**TASK DESCRIPTION**
Beneath this task is a listing. Count its lines that contain "wrist" and answer with the number only.

═════ LISTED RECORDS ═════

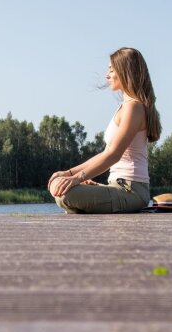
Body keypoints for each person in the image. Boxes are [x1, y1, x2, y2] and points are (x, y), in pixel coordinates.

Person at [48, 47, 161, 213]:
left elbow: (113, 154)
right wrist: (69, 173)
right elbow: (106, 152)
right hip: (118, 186)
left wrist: (77, 178)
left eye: (111, 70)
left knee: (64, 194)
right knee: (58, 183)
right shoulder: (126, 107)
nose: (107, 75)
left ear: (125, 72)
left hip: (132, 191)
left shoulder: (134, 108)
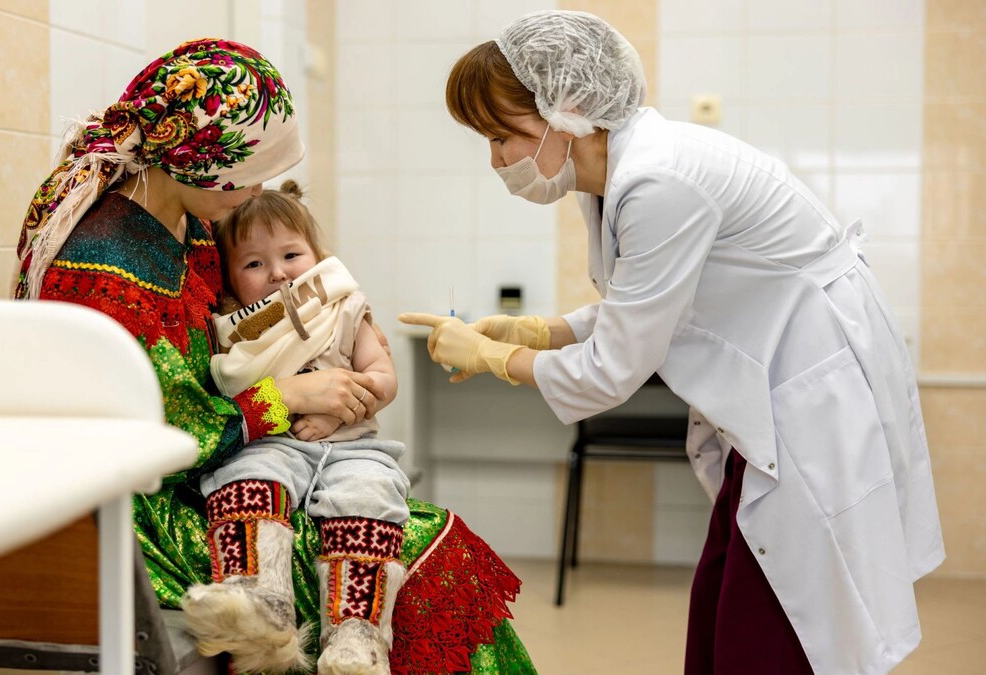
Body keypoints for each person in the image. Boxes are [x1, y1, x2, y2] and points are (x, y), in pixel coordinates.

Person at [400, 10, 944, 674]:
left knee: (773, 618)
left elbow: (613, 370)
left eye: (502, 135)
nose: (495, 159)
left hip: (807, 390)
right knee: (723, 596)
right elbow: (644, 303)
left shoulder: (660, 178)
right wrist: (545, 330)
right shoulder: (608, 174)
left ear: (566, 110)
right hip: (772, 391)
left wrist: (496, 358)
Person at [14, 38, 533, 674]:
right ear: (201, 159)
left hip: (233, 454)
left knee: (409, 527)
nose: (256, 191)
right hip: (147, 504)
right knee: (427, 561)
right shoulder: (103, 267)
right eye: (246, 175)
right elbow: (156, 435)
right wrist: (288, 398)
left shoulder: (193, 222)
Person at [181, 181, 410, 674]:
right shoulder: (229, 331)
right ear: (228, 279)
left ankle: (358, 637)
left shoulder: (344, 308)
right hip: (272, 443)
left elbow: (383, 378)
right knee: (243, 477)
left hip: (351, 448)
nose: (279, 273)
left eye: (291, 254)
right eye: (254, 264)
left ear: (318, 256)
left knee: (373, 494)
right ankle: (258, 604)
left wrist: (338, 409)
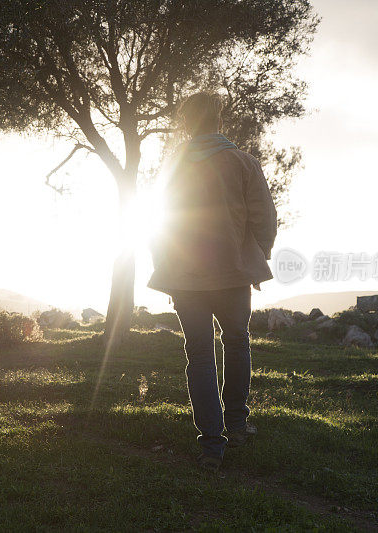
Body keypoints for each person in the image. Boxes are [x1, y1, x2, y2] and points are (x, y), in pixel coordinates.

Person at [147, 92, 277, 471]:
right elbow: (264, 218)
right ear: (219, 120)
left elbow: (158, 223)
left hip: (186, 278)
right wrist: (257, 256)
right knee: (237, 343)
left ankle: (211, 446)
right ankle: (236, 426)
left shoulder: (173, 166)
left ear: (188, 123)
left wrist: (167, 270)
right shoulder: (243, 162)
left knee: (199, 354)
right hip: (234, 273)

═════

**RESPONSE BELOW**
8